Whether you boycott GoDaddy or not is your choice (or the choice of your organization). I do hope that any decision is made with careful consideration and not a knee jerk reaction, or jumping on the bandwagon.

For myself, I’m not a GoDaddy costumer to begin with (I buy my hosting from a Canadian company, since one of my principals is to buy as local as possible). If I was a GoDaddy client, well even after writing this article I am uncertain s to whether I’d take my money elsewhere. What would you do?


Southern Witches and Wiccans join the protest against Go Daddy CEO’s slaughter of an African Elephant.

Atlanta – The Dogwood Local Council (DLC), a southern affiliate of Covenant of the Goddess (CoG), has formally decided to discontinue the use of GoDaddy’s hosting services after the release of CEO, Bob Parsons’ hunting video.  In March of 2011, Parsons released a video depicting himself and others shooting a “troublesome” elephant.  As he explained to reporters, these elephants, “trash fields and destroy crops” leaving villagers to starve.  According to Parsons, the hunting is a welcomed activity which brings both food and safety. (As reported by The Los Angeles Times)

────

Copy the GoDaddy boycott passage above word for word, keeping every line of it unchanged.

────

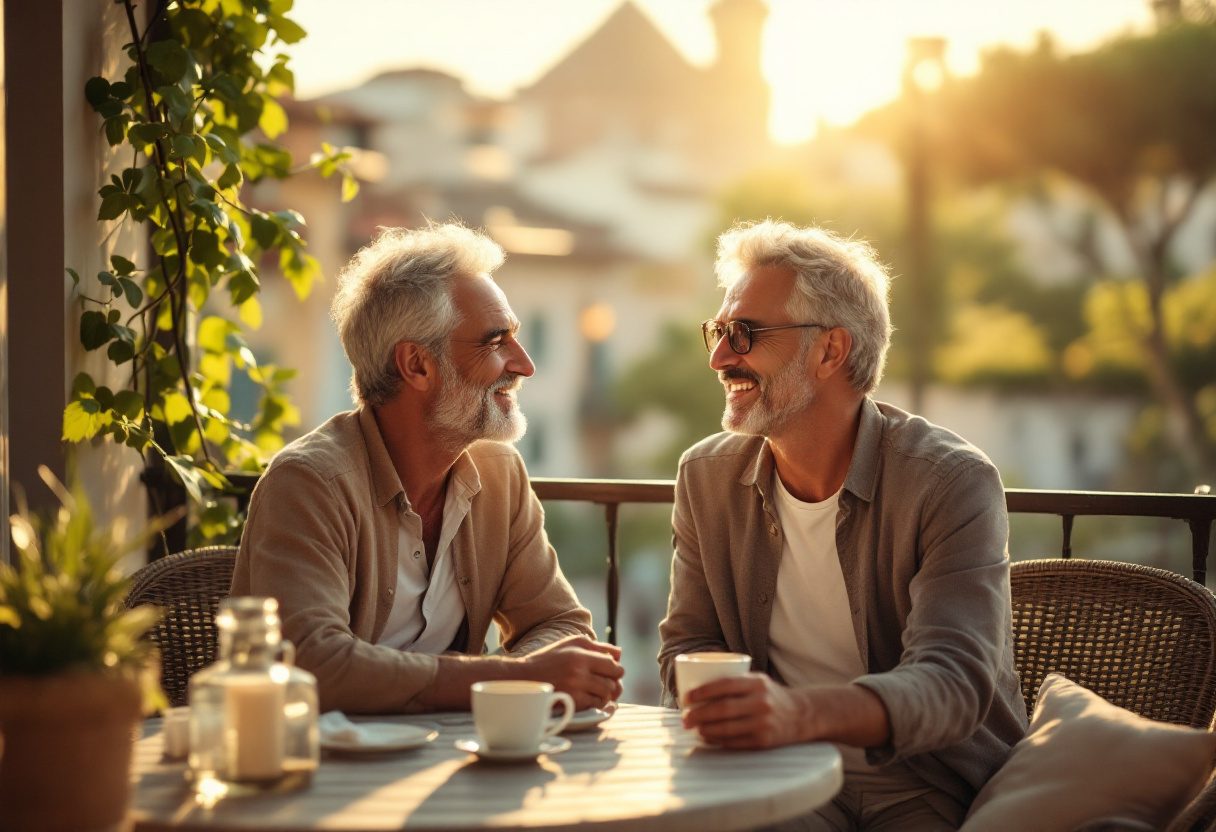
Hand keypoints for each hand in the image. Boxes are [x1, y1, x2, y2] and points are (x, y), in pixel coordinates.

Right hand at [519, 635, 624, 709]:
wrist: (525, 678)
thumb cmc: (550, 659)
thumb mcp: (571, 644)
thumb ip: (597, 647)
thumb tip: (620, 653)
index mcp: (580, 654)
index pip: (612, 664)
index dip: (615, 669)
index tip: (609, 671)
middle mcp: (579, 670)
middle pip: (613, 680)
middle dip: (612, 682)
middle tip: (605, 682)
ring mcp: (575, 688)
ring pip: (606, 694)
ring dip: (605, 694)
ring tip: (596, 690)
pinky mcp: (571, 702)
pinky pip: (596, 704)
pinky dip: (596, 702)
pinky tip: (588, 698)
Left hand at [681, 672, 804, 748]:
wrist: (801, 715)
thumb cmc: (770, 696)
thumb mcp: (757, 682)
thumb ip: (734, 682)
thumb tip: (697, 688)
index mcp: (757, 683)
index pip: (724, 685)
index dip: (702, 692)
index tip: (686, 697)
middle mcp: (761, 702)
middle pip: (722, 709)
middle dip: (698, 714)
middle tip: (685, 718)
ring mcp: (763, 723)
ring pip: (726, 728)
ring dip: (705, 729)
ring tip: (694, 728)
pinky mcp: (763, 741)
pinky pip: (734, 742)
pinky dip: (717, 740)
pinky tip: (708, 737)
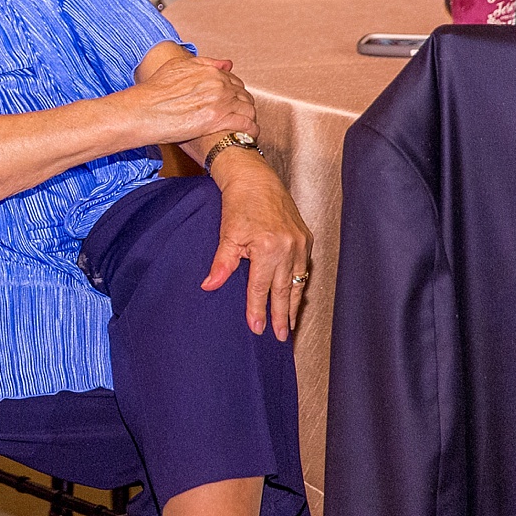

────

RESULT OF THE TASK:
Whether you boycott GoDaddy or not is your choice (or the choice of your organization). I do hope that any decision is made with careful consideration and not a knee jerk reaction, or jumping on the bandwagon.

For myself, I’m not a GoDaddy costumer to begin with (I buy my hosting from a Canadian company, since one of my principals is to buy as local as possible). If I was a GoDaddy client, well even after writing this article I am uncertain s to whether I’d take my money elsewhere. What would you do?


Southern Witches and Wiccans join the protest against Go Daddy CEO’s slaughter of an African Elephant.

Atlanta – The Dogwood Local Council (DLC), a southern affiliate of Covenant of the Goddess (CoG), has formally decided to discontinue the use of GoDaddy’s hosting services after the release of CEO, Bob Parsons’ hunting video.  In March of 2011, Parsons released a video depicting himself and others shooting a “troublesome” elephant.  As he explained to reporters, these elephants, “trash fields and destroy crops” leaving villagers to starve.  According to Parsons, the hunting is a welcomed activity which brings both food and safety. (As reported by The Los Angeles Times)